Hu J K, Zhang W H
Department of Gastrointestinal Surgery, Laboratory of Gastric Cancer, West China Hospital, Sichuan University, Chengdu 610041, China.
Zhonghua Wei Chang Wai Ke Za Zhi. 2019 May 25;22(5):413-417. doi: 10.3760/cma.j.issn.1671-0274.2019.05.003.

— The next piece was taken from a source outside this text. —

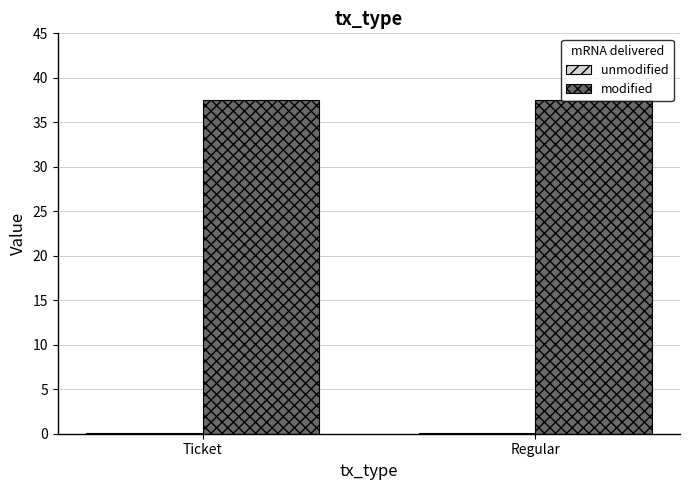

The value of modified at Ticket is 37.5. True or false?

True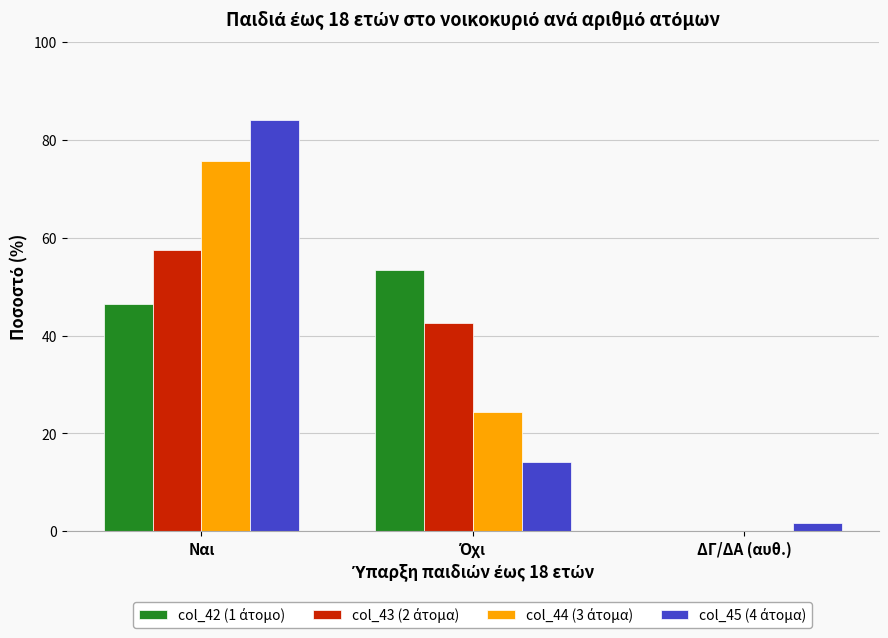

How many series are shown in this chart?

4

The most common metastasis modality of gastric cancer is the perigastric lymph node metastasis. Complete dissection of regional lymph nodes of the stomach is the core surgical treatment strategy of gastric cancer, and is closely related to the prognosis of gastric cancer patients. Infrapyloric lymph node metastasis is common in gastric cancer,and its incomplete dissection is associated with tumor recurrence. Meanwhile, anatomical variations of vessels and complex mesentery layers of infrapyloric area increase the difficulty of lymphadenectomy during the operation. So, infrapyloric lymph node (No. 6) is an important station. Based on the theory of embryonic development and complete mesogastrium excision, operation across the anatomical space among mesentery layers can ensure en bloc resection of the infrapyloric lymph nodes.
胃癌最常见的转移方式是胃周淋巴结转移。完整清扫胃区域淋巴结是胃癌外科治疗的核心策略,与胃癌患者的预后密切相关。幽门下淋巴结转移在胃癌中较为常见,其清扫不彻底与肿瘤复发相关。同时,幽门下区域血管的解剖变异和复杂的系膜层次增加了手术中淋巴结清扫的难度。因此,幽门下淋巴结(第6组)是一个重要的分站。基于胚胎发育理论和完整胃系膜切除,跨系膜层间解剖间隙操作可确保幽门下淋巴结的整块切除。